Cet article sur Jean 20.24-31 a pour sujet l'apparition de Jésus à Thomas qui n'avait pas cru dans la résurrection du Sauveur et qui a cru quand il l'a vu et touché, et il est tombé en adoration. Heureux ceux qui ont foi dans la Parole de Dieu!

Source: Afin de croire et d'avoir la vie - Méditations sur l'Évangile selon Jean. 4 pages.

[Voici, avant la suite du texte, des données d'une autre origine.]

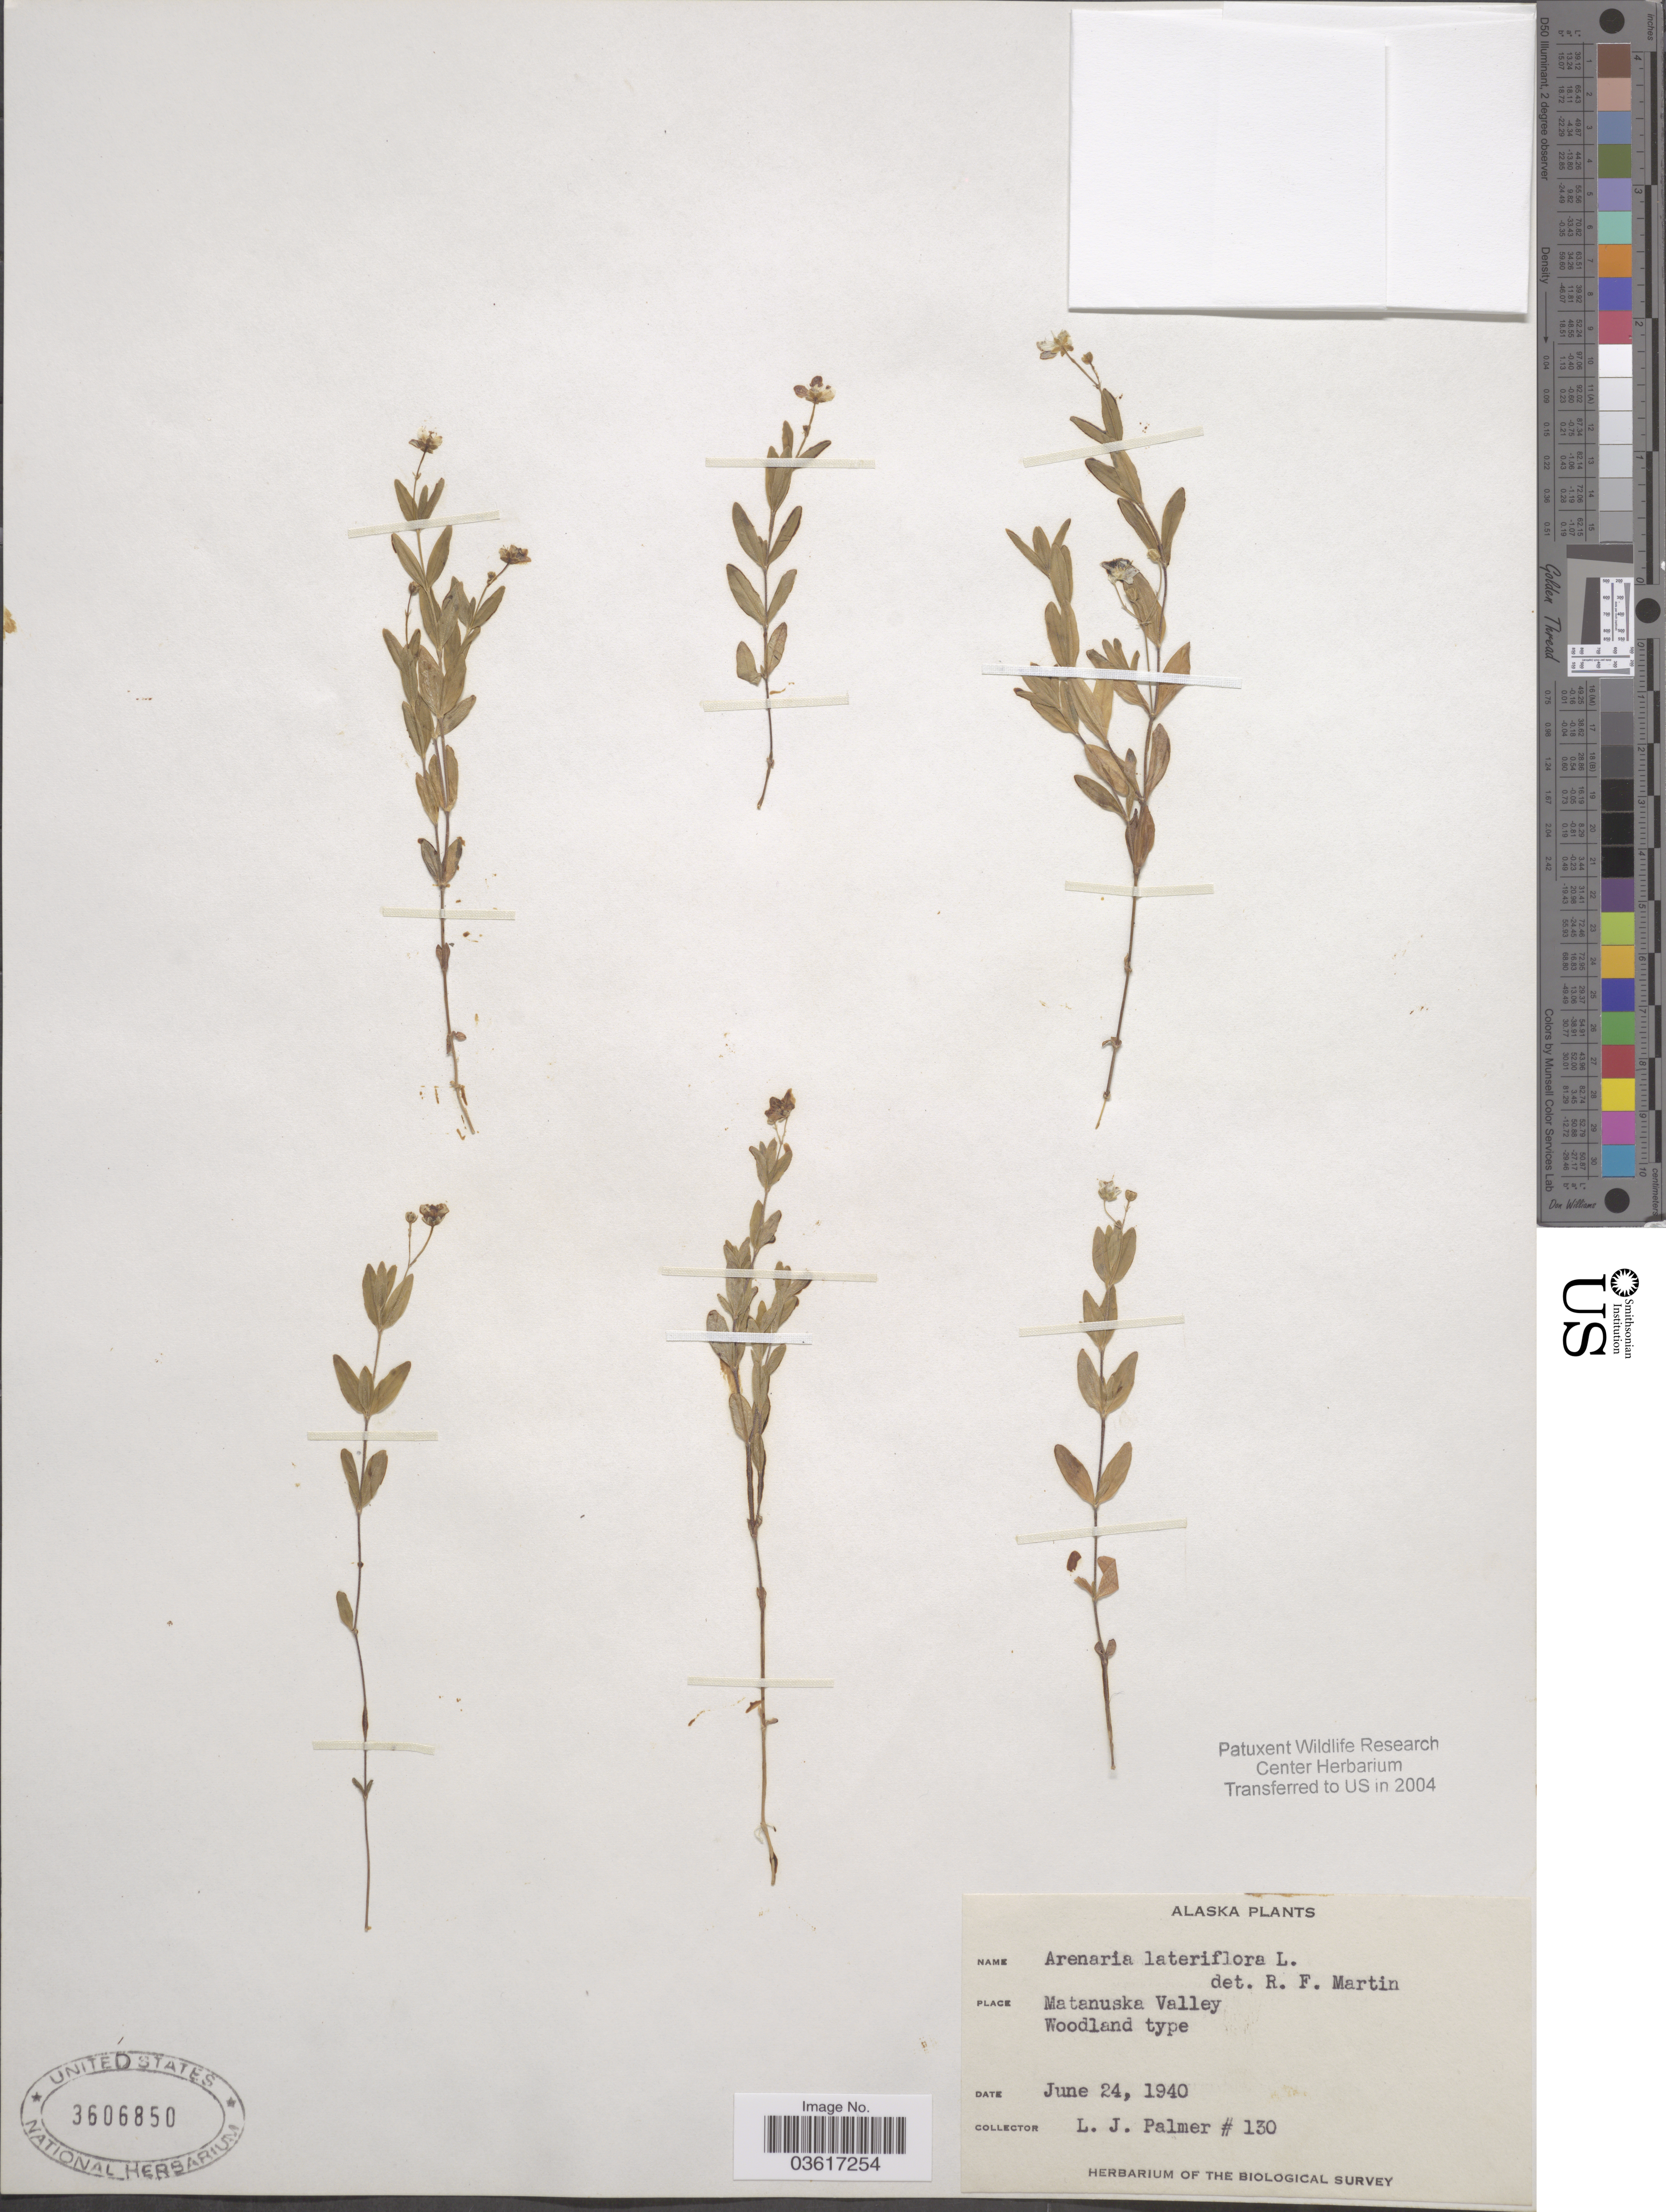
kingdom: Plantae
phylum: Tracheophyta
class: Magnoliopsida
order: Caryophyllales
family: Caryophyllaceae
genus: Moehringia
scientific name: Moehringia lateriflora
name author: (L.) Fenzl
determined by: Strong, Mark T., (BOT), Smithsonian Institution - National Museum of Natural History (UNITED STATES)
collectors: L. J. Palmer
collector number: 130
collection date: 1940-06-24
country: United States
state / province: Alaska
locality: Matanuska Valley.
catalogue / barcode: US 3606850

Jean 20 - L'apparition à Thomas

« Thomas, appelé Didyme, l’un des douze, n’était pas avec eux, lorsque Jésus vint. Les autres disciples lui dirent donc : Nous avons vu le Seigneur. Mais il leur dit : Si je ne vois pas dans ses mains la marque des clous, si je ne mets mon doigt à la place des clous, et si je ne mets ma main dans son côté, je ne croirai point. Huit jours après, les disciples de Jésus étaient de nouveau dans la maison, et Thomas avec eux. Jésus vint, les portes étant fermées, et debout au milieu d’eux, il leur dit : Que la paix soit avec vous! Puis il dit à Thomas : Avance ici ton doigt, regarde mes mains, avance aussi ta main et mets-la dans mon côté; et ne sois pas incrédule, mais crois! Thomas lui répondit : Mon Seigneur et mon Dieu! Jésus lui dit : Parce que tu m’as vu, tu as cru. Heureux ceux qui n’ont pas vu et qui ont cru! Jésus a fait encore, en présence de ses disciples, beaucoup d’autres miracles qui ne sont pas écrits dans ce livre. Mais ceci est écrit afin que vous croyiez que Jésus est le Christ, le Fils de Dieu, et qu’en croyant, vous ayez la vie en son nom. »

Jean 20.24-31

Thomas, le disciple aimant et courageux, mais au caractère pessimiste et méfiant, Thomas n’était pas là quand le Ressuscité est apparu aux autres disciples dans la chambre haute (Jn 20.19-23). Il ne voulut pas croire à la réalité de la victoire de Pâques, à moins de pouvoir mettre ses doigts dans les marques des clous et sa main dans le côté percé. Le peu que nous connaissons de Thomas nous le décrit comme un douteur, un mélancolique, un défaitiste. Lorsque Jésus apprend aux disciples la mort de Lazare, Thomas s’écrie : « Allons, nous aussi, afin de mourir avec lui! » (Jn 11.16). En d’autres mots, la vie n’a plus de sens, advienne que pourra! Lorsque Jésus prend congé de ses disciples et leur dit « Et où je vais, vous en savez le chemin » (Jn 14.4), Thomas, douteur et subtil, répliqua immédiatement : « Seigneur, nous ne savons où tu vas; comment en saurions-nous le chemin? » (Jn 14.5).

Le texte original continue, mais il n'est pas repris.